#### Record extracts ####

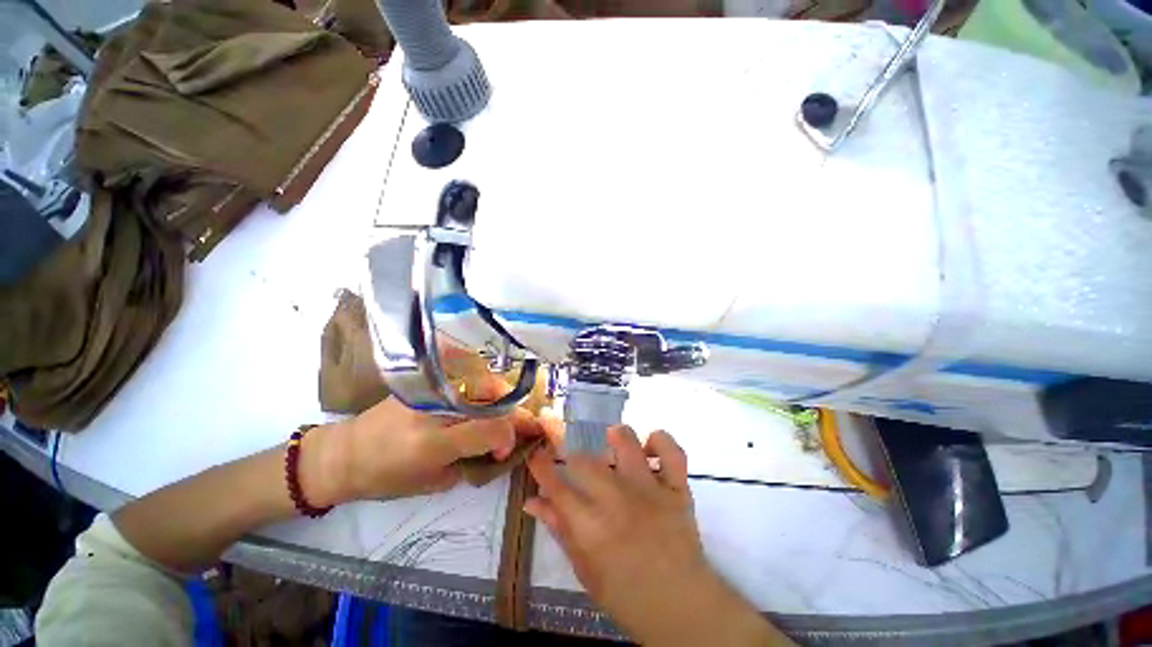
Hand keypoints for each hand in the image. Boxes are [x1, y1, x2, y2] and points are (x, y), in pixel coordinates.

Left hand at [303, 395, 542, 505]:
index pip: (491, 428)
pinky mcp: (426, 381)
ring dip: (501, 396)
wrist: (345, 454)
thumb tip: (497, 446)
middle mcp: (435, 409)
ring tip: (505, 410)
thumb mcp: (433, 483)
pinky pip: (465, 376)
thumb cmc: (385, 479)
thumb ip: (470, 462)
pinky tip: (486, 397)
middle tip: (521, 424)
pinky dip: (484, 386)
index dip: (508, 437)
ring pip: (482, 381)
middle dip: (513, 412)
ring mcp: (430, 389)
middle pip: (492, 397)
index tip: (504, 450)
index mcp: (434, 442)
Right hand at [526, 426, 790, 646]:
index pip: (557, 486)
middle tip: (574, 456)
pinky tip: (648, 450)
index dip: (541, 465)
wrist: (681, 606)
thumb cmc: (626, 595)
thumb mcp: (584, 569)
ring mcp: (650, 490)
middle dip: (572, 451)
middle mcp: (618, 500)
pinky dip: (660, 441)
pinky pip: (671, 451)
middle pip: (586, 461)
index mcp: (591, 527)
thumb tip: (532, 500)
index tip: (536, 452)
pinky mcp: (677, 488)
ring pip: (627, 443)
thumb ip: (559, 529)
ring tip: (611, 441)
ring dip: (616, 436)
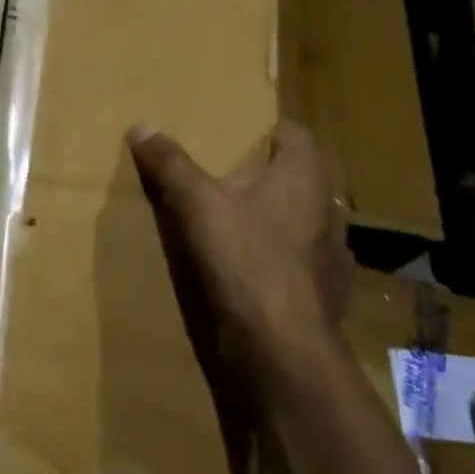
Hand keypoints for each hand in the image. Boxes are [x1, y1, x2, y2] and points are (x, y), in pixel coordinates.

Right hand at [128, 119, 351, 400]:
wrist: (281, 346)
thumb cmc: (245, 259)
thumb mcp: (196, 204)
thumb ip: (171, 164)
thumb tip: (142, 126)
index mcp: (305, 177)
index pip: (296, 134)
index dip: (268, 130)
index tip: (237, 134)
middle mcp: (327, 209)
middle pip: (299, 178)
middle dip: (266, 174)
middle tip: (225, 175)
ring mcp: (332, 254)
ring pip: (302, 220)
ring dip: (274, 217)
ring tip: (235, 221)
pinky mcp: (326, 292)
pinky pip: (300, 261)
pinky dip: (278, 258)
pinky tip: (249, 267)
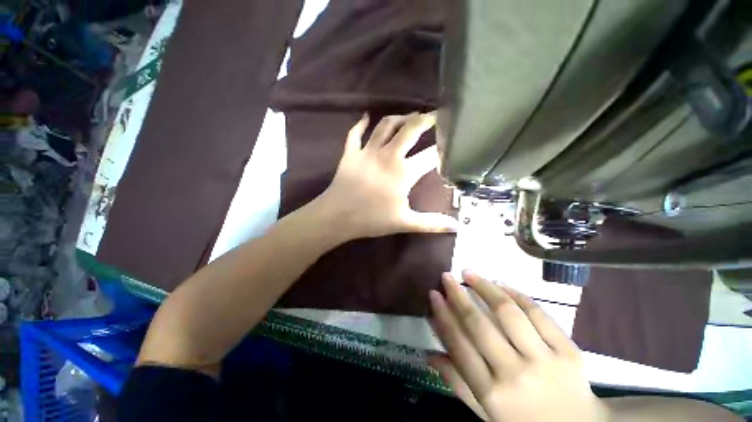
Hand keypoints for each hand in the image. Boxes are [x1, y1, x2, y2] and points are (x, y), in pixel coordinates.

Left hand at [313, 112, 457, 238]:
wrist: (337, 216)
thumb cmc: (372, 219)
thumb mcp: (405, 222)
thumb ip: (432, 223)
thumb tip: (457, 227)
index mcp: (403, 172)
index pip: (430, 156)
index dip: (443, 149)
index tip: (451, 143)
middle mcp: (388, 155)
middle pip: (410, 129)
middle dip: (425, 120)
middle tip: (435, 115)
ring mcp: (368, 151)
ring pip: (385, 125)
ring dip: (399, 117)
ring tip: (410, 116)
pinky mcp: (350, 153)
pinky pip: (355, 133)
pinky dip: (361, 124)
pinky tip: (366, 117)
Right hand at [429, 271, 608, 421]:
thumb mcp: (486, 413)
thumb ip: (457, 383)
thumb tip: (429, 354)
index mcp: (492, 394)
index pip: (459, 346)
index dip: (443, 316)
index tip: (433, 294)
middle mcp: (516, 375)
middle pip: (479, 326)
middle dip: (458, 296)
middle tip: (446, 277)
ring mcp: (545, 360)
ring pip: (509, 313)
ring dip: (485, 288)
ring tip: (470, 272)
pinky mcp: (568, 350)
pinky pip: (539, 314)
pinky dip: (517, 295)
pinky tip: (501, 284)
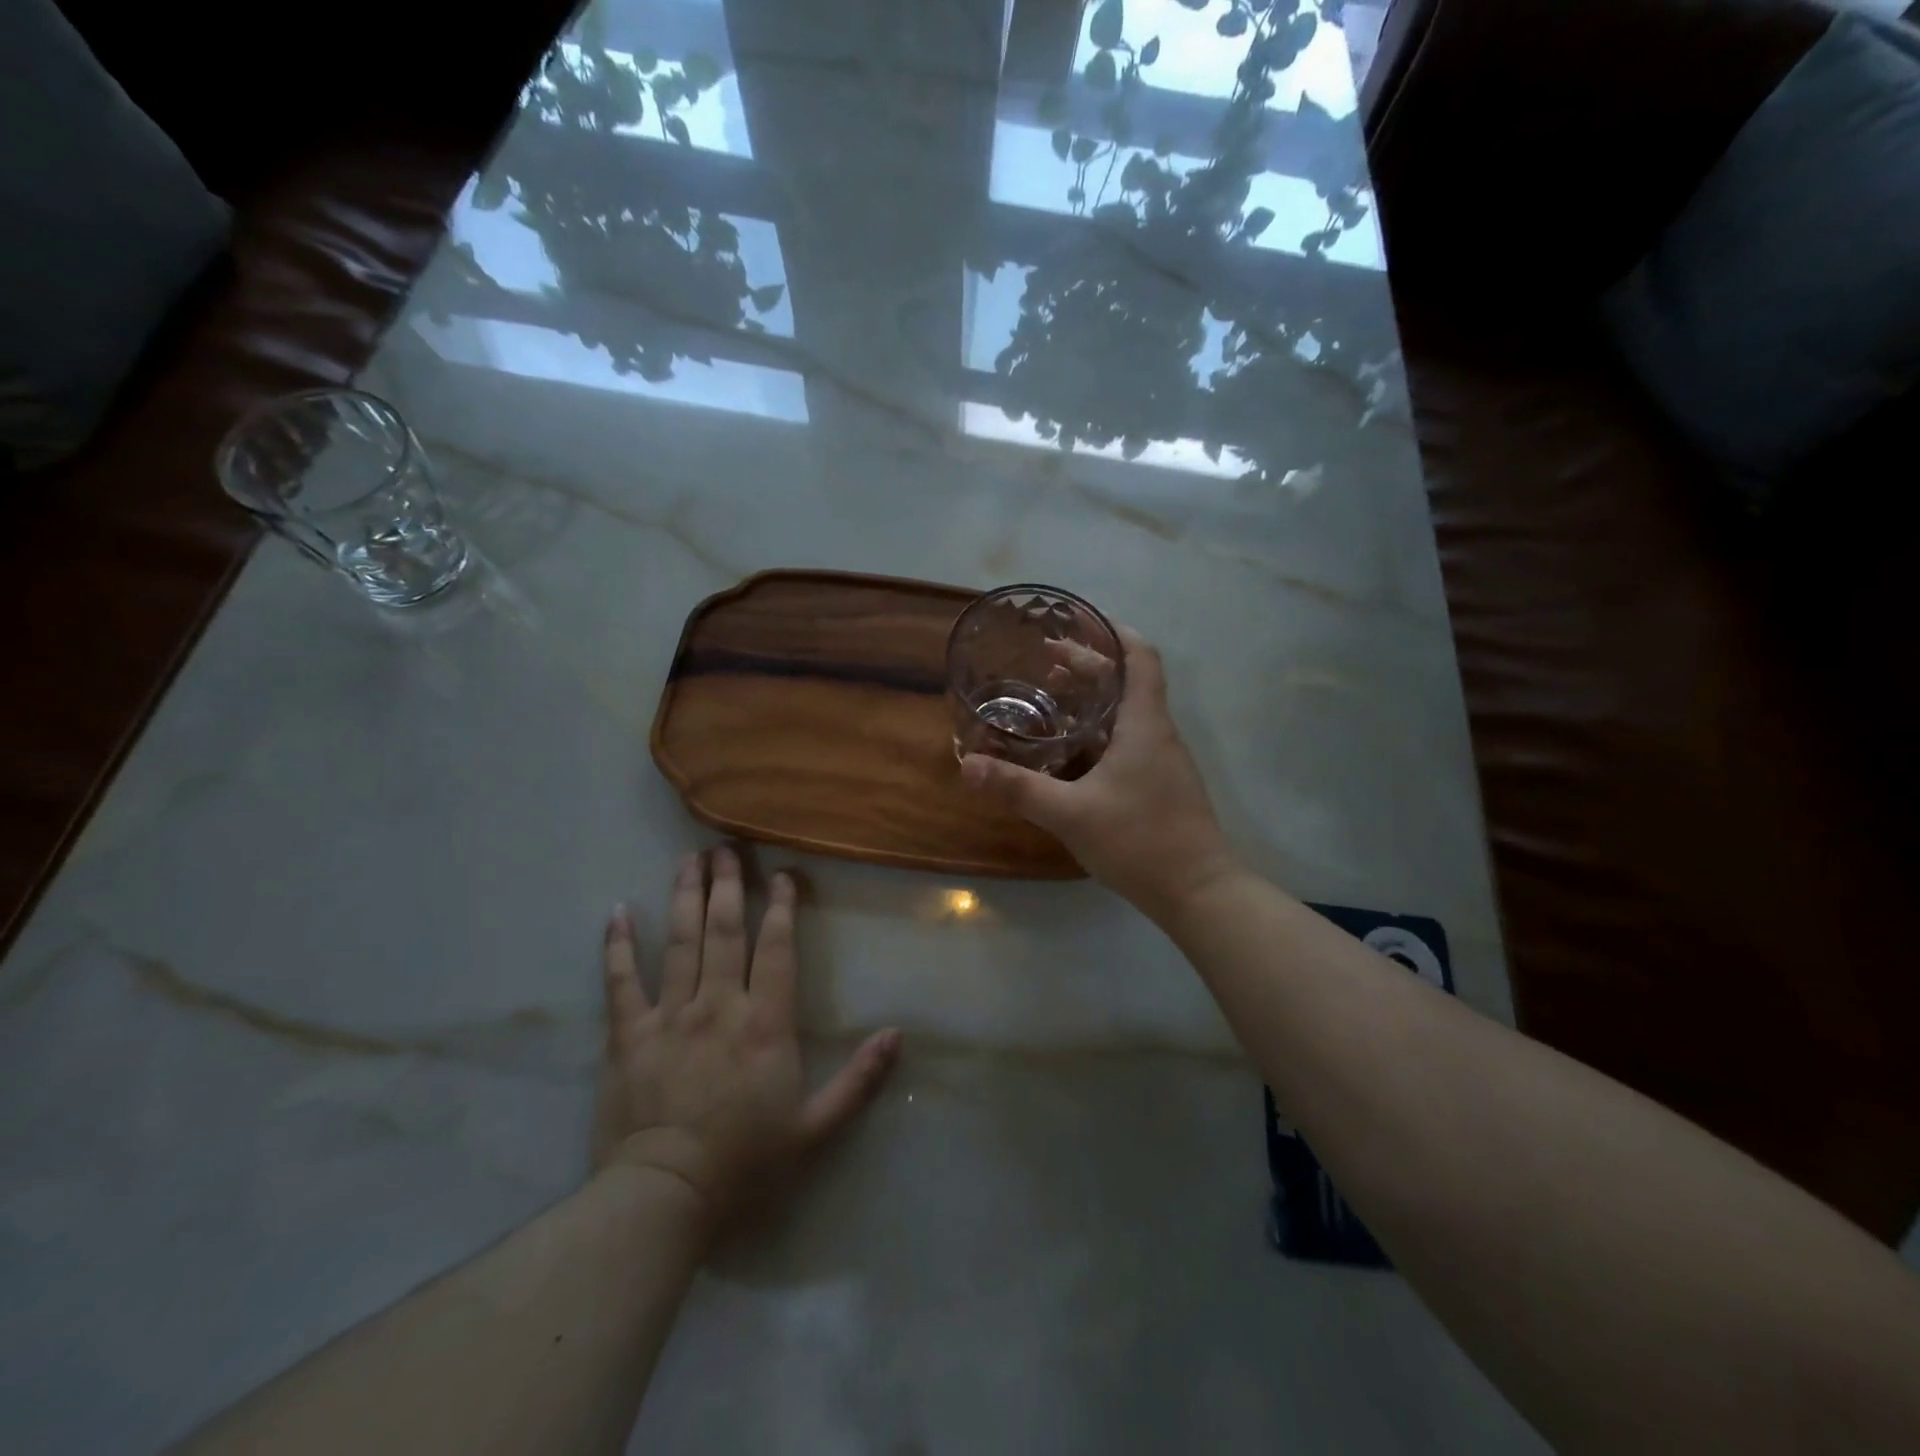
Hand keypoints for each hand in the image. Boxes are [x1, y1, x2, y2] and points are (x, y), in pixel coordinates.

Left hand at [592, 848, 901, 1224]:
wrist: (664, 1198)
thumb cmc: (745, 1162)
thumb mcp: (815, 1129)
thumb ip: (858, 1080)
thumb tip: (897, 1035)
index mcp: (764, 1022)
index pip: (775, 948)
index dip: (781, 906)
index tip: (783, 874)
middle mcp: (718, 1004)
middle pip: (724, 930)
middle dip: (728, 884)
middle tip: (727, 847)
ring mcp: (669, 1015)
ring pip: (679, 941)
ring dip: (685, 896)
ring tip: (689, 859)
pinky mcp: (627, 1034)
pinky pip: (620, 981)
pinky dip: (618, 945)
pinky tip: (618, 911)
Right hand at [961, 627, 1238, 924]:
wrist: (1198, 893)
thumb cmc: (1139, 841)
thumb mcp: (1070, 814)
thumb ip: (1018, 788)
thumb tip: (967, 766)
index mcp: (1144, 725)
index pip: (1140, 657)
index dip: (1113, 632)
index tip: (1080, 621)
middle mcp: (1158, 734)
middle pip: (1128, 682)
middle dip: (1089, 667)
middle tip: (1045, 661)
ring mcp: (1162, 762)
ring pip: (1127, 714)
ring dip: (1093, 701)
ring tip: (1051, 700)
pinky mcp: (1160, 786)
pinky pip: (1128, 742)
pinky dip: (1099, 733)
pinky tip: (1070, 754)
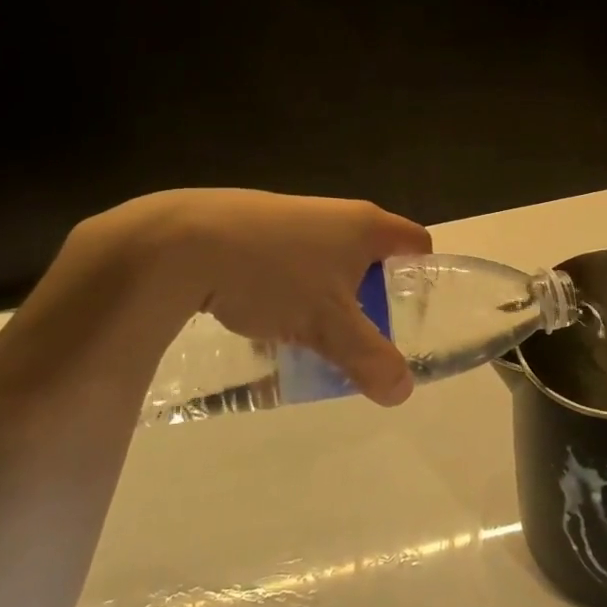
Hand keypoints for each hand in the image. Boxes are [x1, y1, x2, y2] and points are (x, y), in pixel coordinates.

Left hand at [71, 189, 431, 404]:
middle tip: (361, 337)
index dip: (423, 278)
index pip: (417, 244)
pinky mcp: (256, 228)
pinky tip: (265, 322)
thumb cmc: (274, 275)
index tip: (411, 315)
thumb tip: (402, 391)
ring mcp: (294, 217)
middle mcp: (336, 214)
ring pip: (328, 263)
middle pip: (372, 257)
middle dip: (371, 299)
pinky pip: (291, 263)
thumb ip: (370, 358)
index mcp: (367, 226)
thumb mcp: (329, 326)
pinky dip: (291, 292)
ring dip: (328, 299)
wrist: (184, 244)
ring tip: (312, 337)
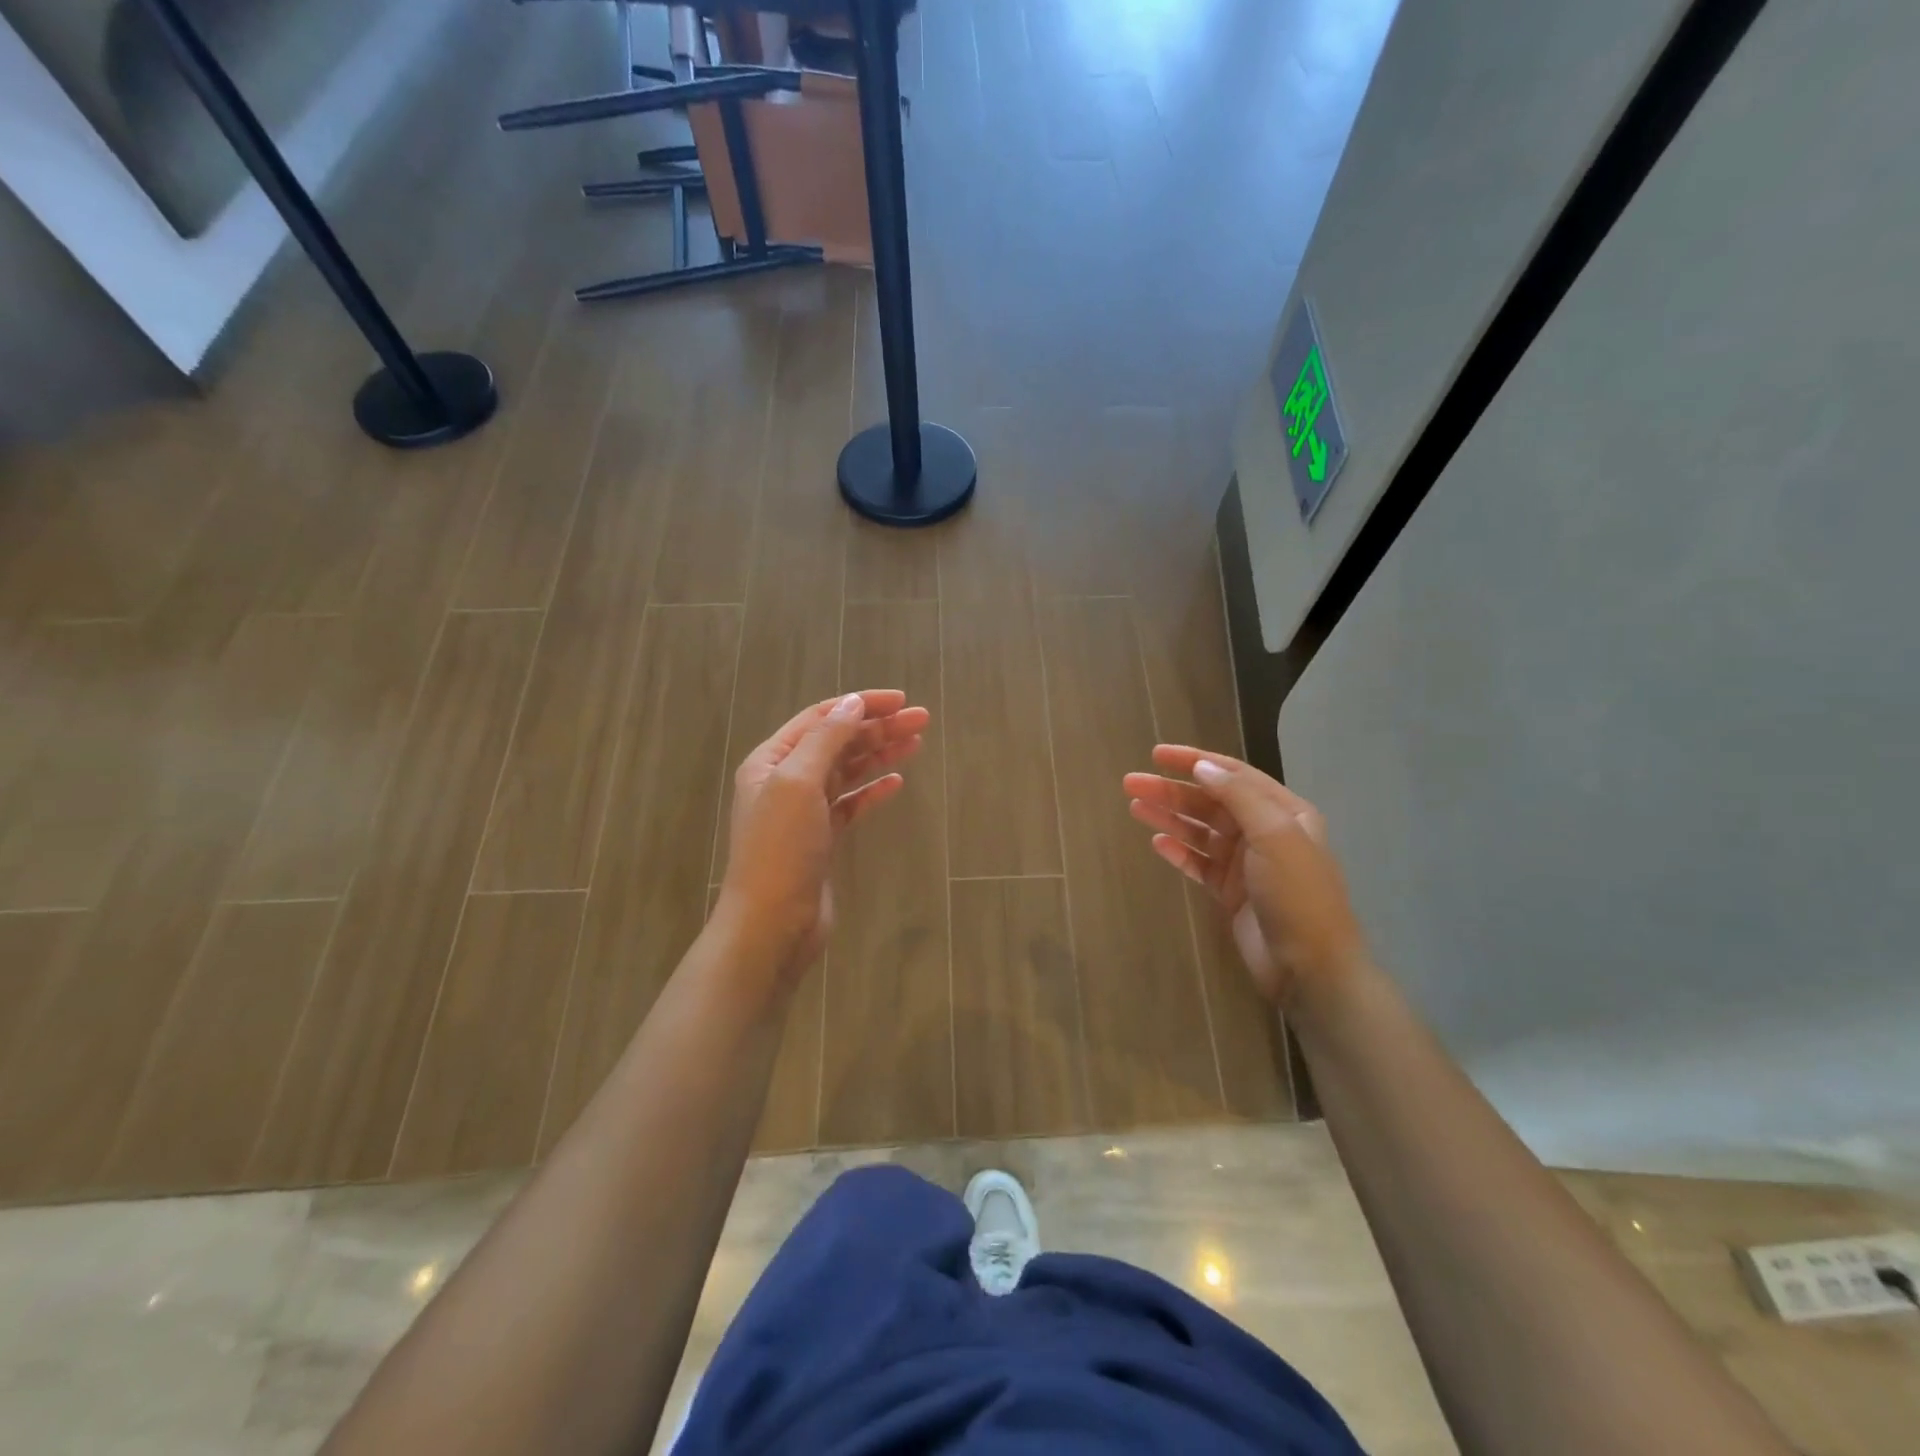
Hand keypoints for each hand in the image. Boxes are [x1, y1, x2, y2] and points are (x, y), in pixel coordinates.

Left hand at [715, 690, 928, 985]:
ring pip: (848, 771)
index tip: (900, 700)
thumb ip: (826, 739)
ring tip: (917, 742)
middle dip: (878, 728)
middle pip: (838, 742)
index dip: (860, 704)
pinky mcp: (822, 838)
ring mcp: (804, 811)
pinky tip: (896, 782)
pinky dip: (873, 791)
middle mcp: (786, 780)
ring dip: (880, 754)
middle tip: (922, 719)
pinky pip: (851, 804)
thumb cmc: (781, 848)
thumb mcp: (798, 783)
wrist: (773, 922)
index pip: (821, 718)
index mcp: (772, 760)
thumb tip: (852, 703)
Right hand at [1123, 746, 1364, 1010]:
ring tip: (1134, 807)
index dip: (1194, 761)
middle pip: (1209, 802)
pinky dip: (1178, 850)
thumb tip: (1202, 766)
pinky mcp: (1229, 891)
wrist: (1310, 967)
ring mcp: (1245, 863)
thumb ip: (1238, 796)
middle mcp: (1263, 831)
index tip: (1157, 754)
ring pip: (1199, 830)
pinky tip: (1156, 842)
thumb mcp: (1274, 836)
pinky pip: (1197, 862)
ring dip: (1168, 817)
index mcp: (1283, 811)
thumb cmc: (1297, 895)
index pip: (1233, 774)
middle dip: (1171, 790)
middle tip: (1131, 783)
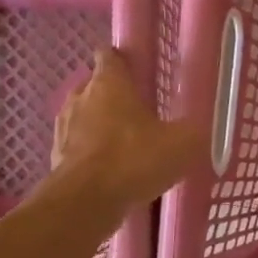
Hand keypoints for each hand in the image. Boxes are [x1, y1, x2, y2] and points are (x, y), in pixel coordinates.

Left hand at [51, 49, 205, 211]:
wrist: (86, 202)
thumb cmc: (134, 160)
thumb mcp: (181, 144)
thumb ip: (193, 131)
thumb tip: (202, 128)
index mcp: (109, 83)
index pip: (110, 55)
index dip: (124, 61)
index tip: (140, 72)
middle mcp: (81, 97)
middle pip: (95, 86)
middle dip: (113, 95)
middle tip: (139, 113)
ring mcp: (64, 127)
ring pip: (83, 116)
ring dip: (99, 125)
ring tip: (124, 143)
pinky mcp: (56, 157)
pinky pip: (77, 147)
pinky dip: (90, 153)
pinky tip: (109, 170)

####

What is expected:
From the records above, quote word for word only the lines beginning at the line that has "ring pip: (1127, 714)" and stopping after the line that has "pinky dip: (291, 292)". Omit the pictures.

Exercise solution:
ring pip: (1127, 714)
ring dip: (1093, 701)
ring tip: (1051, 700)
pinky mcp: (1160, 786)
pinky pip: (1128, 742)
pinky dip: (1099, 733)
pinky tip: (1070, 754)
Hand keypoints for each hand in the image. Boxes are [x1, y1, x2, y2] and points are (x, y), in pixel coordinates.

Left hand at [71, 189, 431, 404]:
middle tip: (361, 337)
index dip: (423, 278)
index pip: (417, 244)
pinky mcp: (256, 228)
pinky tip: (265, 322)
thumb cmc: (274, 275)
index tip: (411, 315)
thumb tip: (402, 391)
ring mcp: (294, 217)
middle mcp: (336, 214)
ring pip: (328, 263)
middle pip: (372, 257)
middle dip: (371, 299)
pinky pip: (291, 263)
thumb ip: (370, 358)
index mcp: (367, 226)
thumb mcp: (329, 326)
pinky dip: (291, 292)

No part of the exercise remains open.